= Codeanywhere =

Cloud integrated development environment

Codeanywhere is a cross-platform cloud integrated development environment (IDE) created by Codeanywhere, Inc. Codeanywhere enables users to write, edit, collaborate, and run web development projects from a web browser or mobile device.

Codeanywhere is written in JavaScript. The editor is based on CodeMirror and uses OpenVZ containers for the development environments. Codeanywhere is platform agnostic, enabling the user to run code in Codeanywhere's environments called DevBoxes or connect to their own VMs via SSH or FTP protocol and also connect to Dropbox and Google Drive. The environment supports more than 75 programming languages, including HTML, JavaScript, Node.js, io.js PHP, Ruby, Python, and Go.

In 2017, the company acquired Codebender, another cloud IDE. Codebender is used to develop for Arduino devices.

==History==
In 2009, the predecessor to Codeanywhere, PHPanywhere, was launched.
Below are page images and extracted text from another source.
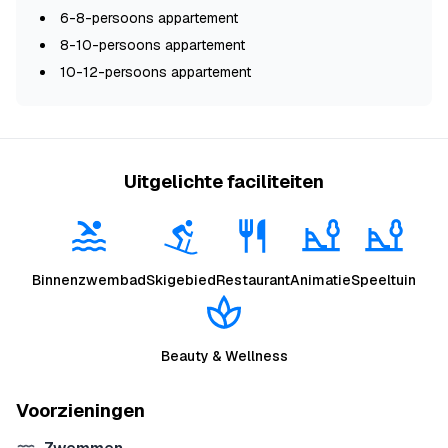
6-8-persoons appartement
8-10-persoons appartement
10-12-persoons appartement
Uitgelichte faciliteiten
Binnenzwembad
Skigebied
Restaurant
Animatie
Speeltuin
Beauty & Wellness
Voorzieningen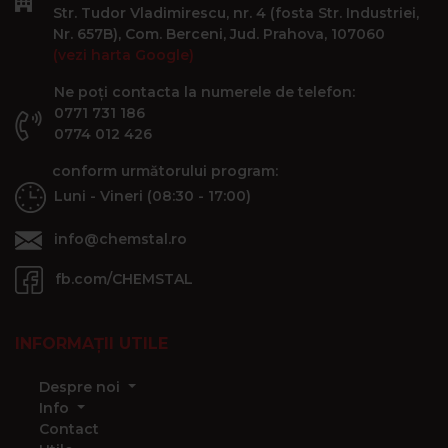
Str. Tudor Vladimirescu, nr. 4 (fosta Str. Industriei,
Nr. 657B), Com. Berceni, Jud. Prahova, 107060
(vezi harta Google)
Ne poți contacta la numerele de telefon:
0771 731 186
0774 012 426
conform următorului program:
Luni - Vineri (08:30 - 17:00)
info@chemstal.ro
fb.com/CHEMSTAL
INFORMAȚII UTILE
Despre noi
Info
Contact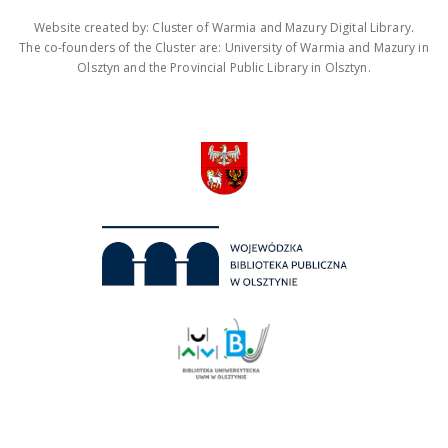
Website created by: Cluster of Warmia and Mazury Digital Library.
The co-founders of the Cluster are: University of Warmia and Mazury in
Olsztyn and the Provincial Public Library in Olsztyn.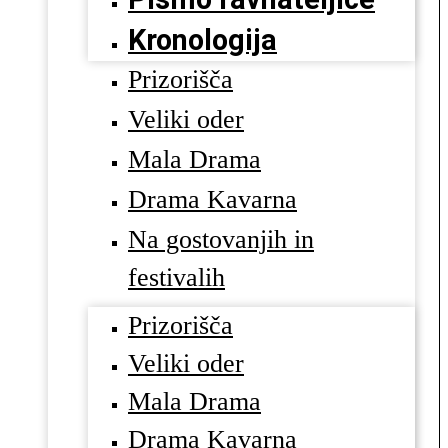
Kronologija
Prizorišča
Veliki oder
Mala Drama
Drama Kavarna
Na gostovanjih in
festivalih
Prizorišča
Veliki oder
Mala Drama
Drama Kavarna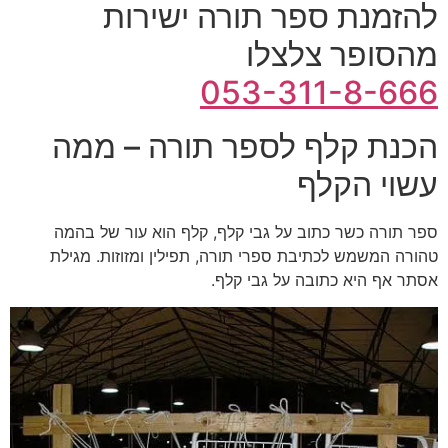
להזמנת ספר תורה ישירות
מהסופר צלצלו
053-311-8-666
הכנת קלף לספר תורה – ממה
עשוי הקלף
ספר תורה כשר כתוב על גבי קלף, קלף הוא עור של בהמה
טהורה המשמש לכתיבת ספרי תורה, תפילין ומזוזות. מגילת
אסתר אף היא כתובה על גבי קלף.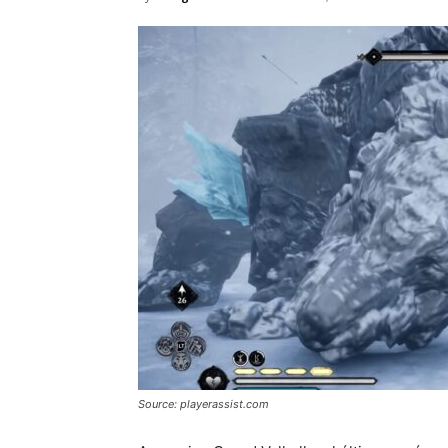
Source: playerassist.com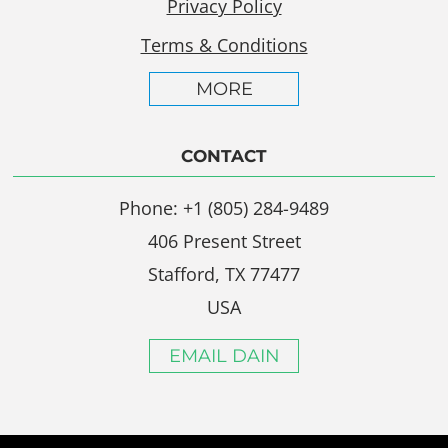
Privacy Policy
Terms & Conditions
MORE
CONTACT
Phone: +1 (805) 284-9489
406 Present Street
Stafford, TX 77477
USA
EMAIL DAIN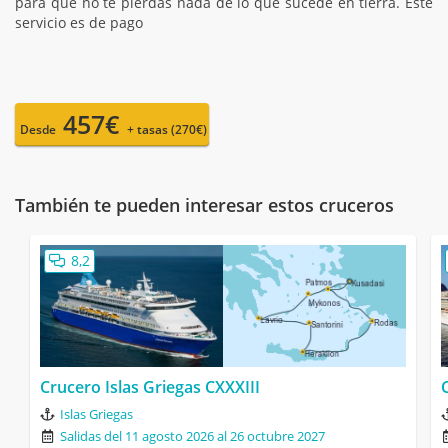
para que no te pierdas nada de lo que sucede en tierra. Este
servicio es de pago
457€
Desde
+ tasas (270€)
También te pueden interesar estos cruceros
8,2
Crucero Islas Griegas CXXXIII
Islas Griegas
Salidas del 11 agosto 2026 al 26 octubre 2027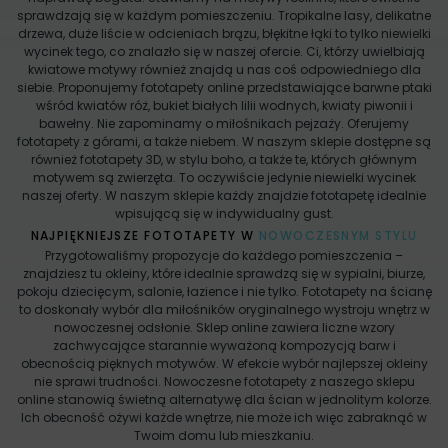
sprawdzają się w każdym pomieszczeniu. Tropikalne lasy, delikatne
drzewa, duże liście w odcieniach brązu, błękitne łąki to tylko niewielki
wycinek tego, co znalazło się w naszej ofercie. Ci, którzy uwielbiają
kwiatowe motywy również znajdą u nas coś odpowiedniego dla
siebie. Proponujemy fototapety online przedstawiające barwne ptaki
wśród kwiatów róż, bukiet białych lilii wodnych, kwiaty piwonii i
bawełny. Nie zapominamy o miłośnikach pejzaży. Oferujemy
fototapety z górami, a także niebem. W naszym sklepie dostępne są
również fototapety 3D, w stylu boho, a także te, których głównym
motywem są zwierzęta. To oczywiście jedynie niewielki wycinek
naszej oferty. W naszym sklepie każdy znajdzie fototapetę idealnie
wpisującą się w indywidualny gust.
NAJPIĘKNIEJSZE FOTOTAPETY W
NOWOCZESNYM STYLU
Przygotowaliśmy propozycje do każdego pomieszczenia –
znajdziesz tu okleiny, które idealnie sprawdzą się w sypialni, biurze,
pokoju dziecięcym, salonie, łazience i nie tylko. Fototapety na ścianę
to doskonały wybór dla miłośników oryginalnego wystroju wnętrz w
nowoczesnej odsłonie. Sklep online zawiera liczne wzory
zachwycające starannie wyważoną kompozycją barw i
obecnością pięknych motywów. W efekcie wybór najlepszej okleiny
nie sprawi trudności. Nowoczesne fototapety z naszego sklepu
online stanowią świetną alternatywę dla ścian w jednolitym kolorze.
Ich obecność ożywi każde wnętrze, nie może ich więc zabraknąć w
Twoim domu lub mieszkaniu.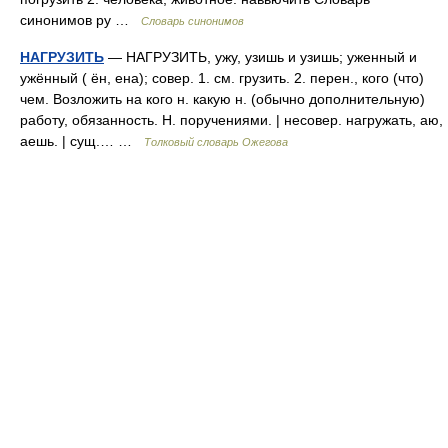
синонимов ру …
Словарь синонимов
НАГРУЗИТЬ
— НАГРУЗИТЬ, ужу, узишь и узишь; уженный и
ужённый ( ён, ена); совер. 1. см. грузить. 2. перен., кого (что)
чем. Возложить на кого н. какую н. (обычно дополнительную)
работу, обязанность. Н. поручениями. | несовер. нагружать, аю,
аешь. | сущ.… …
Толковый словарь Ожегова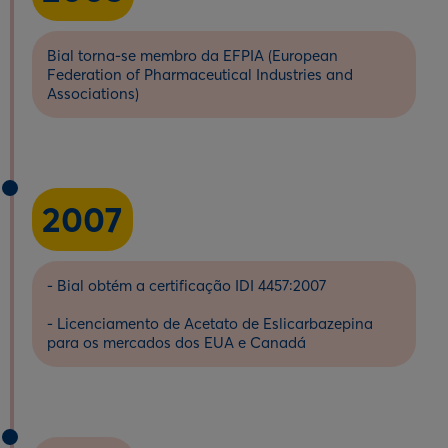
Bial torna-se membro da EFPIA (European
Federation of Pharmaceutical Industries and
Associations)
2007
- Bial obtém a certificação IDI 4457:2007
- Licenciamento de Acetato de Eslicarbazepina
para os mercados dos EUA e Canadá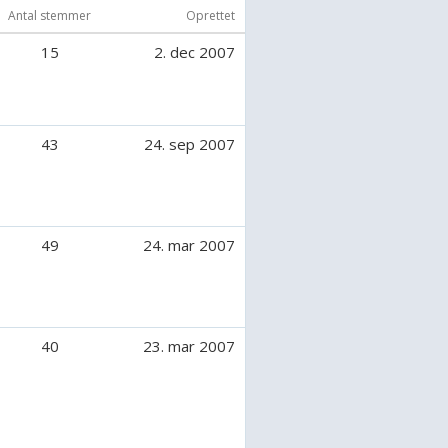
Antal stemmer
Oprettet
15
2. dec 2007
43
24. sep 2007
49
24. mar 2007
40
23. mar 2007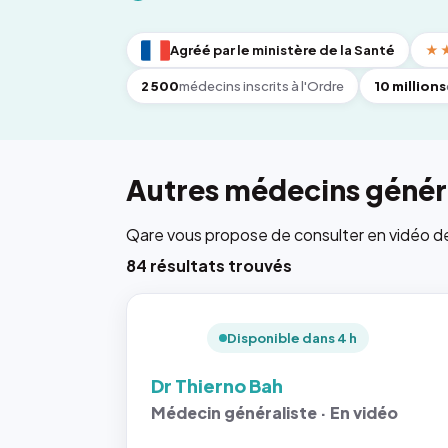
Agréé par le ministère de la Santé
★
2 500
médecins inscrits à l'Ordre
10 millions
Autres médecins généra
Qare vous propose de consulter en vidéo de 6
84 résultats trouvés
Disponible dans 4 h
Dr Thierno Bah
Médecin généraliste · En vidéo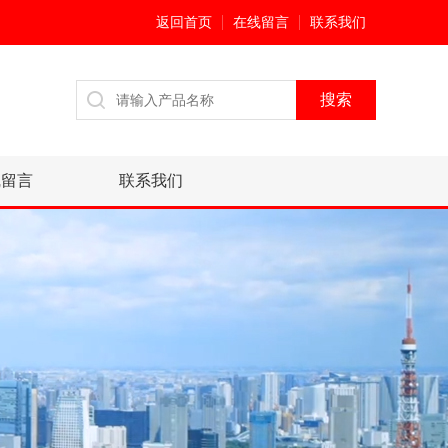
返回首页
在线留言
联系我们
线留言
联系我们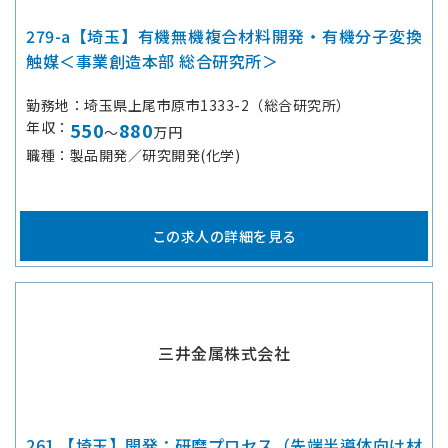
279-a【埼玉】有機無機複合材料開発・有機分子変換
触媒＜事業創造本部 総合研究所＞
勤務地
埼玉県上尾市原市1333-2（総合研究所）
年収
550
880
～
万円
職種
製品開発／研究開発(化学)
この求人の詳細を見る
三井金属株式会社
261 【埼玉】開発：研磨プロセス（先端半導体向け材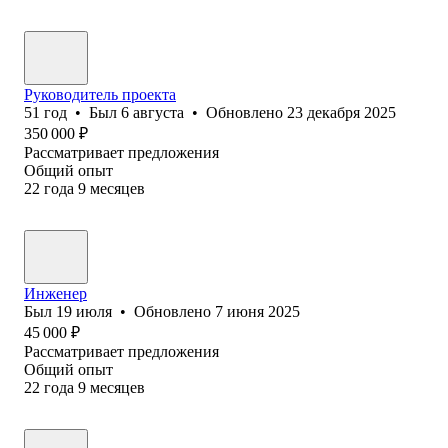
Руководитель проекта
51
год
•
Был
6 августа
•
Обновлено
23 декабря 2025
350 000
₽
Рассматривает предложения
Общий опыт
22
года
9
месяцев
Инженер
Был
19 июля
•
Обновлено
7 июня 2025
45 000
₽
Рассматривает предложения
Общий опыт
22
года
9
месяцев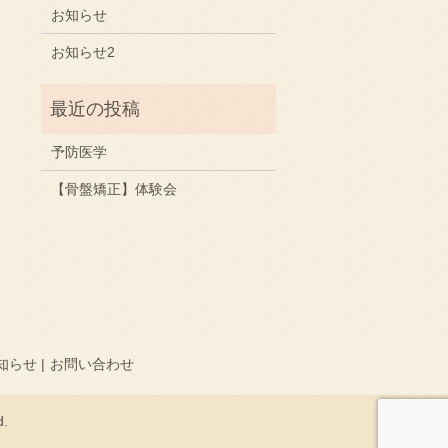
お知らせ
お知らせ2
予防医学
【骨盤矯正】体験会
知らせ
お問い合わせ
.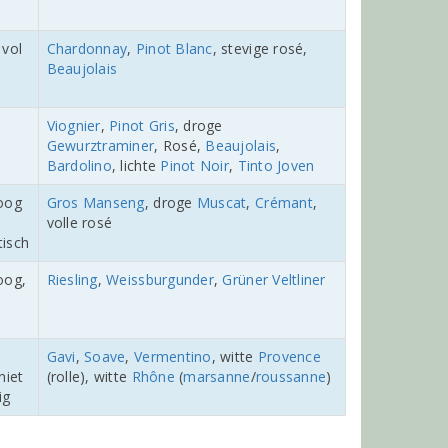
 vol
Chardonnay
,
Pinot Blanc
, stevige rosé,
Beaujolais
Viognier
,
Pinot Gris
, droge
Gewurztraminer
, Rosé,
Beaujolais
,
Bardolino
, lichte
Pinot Noir
,
Tinto Joven
oog
Gros Manseng
, droge
Muscat
,
Crémant
,
volle rosé
isch
oog,
Riesling
,
Weissburgunder
,
Grüner Veltliner
Gavi
,
Soave
,
Vermentino
, witte
Provence
niet
(rolle), witte
Rhône
(
marsanne
/
roussanne
)
ig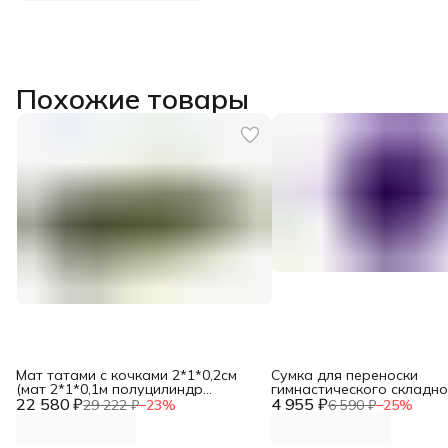
Похожие товары
Мат татами с кочками 2*1*0,2см
Сумка для переноски
(мат 2*1*0,1м полуцилиндр
гимнастического складно
22 580 ₽
100*10см-5шт) DNN
4 955 ₽
DNN
29 222 ₽
−
23
%
6 590 ₽
−
25
%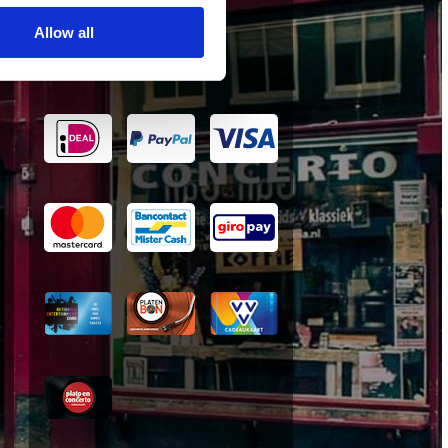
wij accepteren
Allow all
PHPanywhere was a web-based FTP client and text editor designed for PHP. That project stayed idle until May 22, 2013, when the founders launched Codeanywhere. The founders, Ivan Burazin and Vedran Jukić, reside in Split, Croatia.

Codeanywhere raised $600,000 from World Wide Web Hosting on July 15, 2013. In August 2014, Codeanywhere was accepted in Techstars's Fall Boston Class. In 2014, as part of the TechCrunch Disrupt NY Conference, the audience voted Codeanywhere the best company in Startup Alley.

In 2022 following the new trend of Cloud Developer Environments or CDEs (including GitHub Codespaces), Codeanywhere launched its new Beta project utilising Infrastructure as Code to relieve developers of having to configure development environments.

On June 7, 2026 Codeanywhere shared a blogpost, that the service will be turned off. The end will be on July the first 2026. They argued this step with the changed "world of development".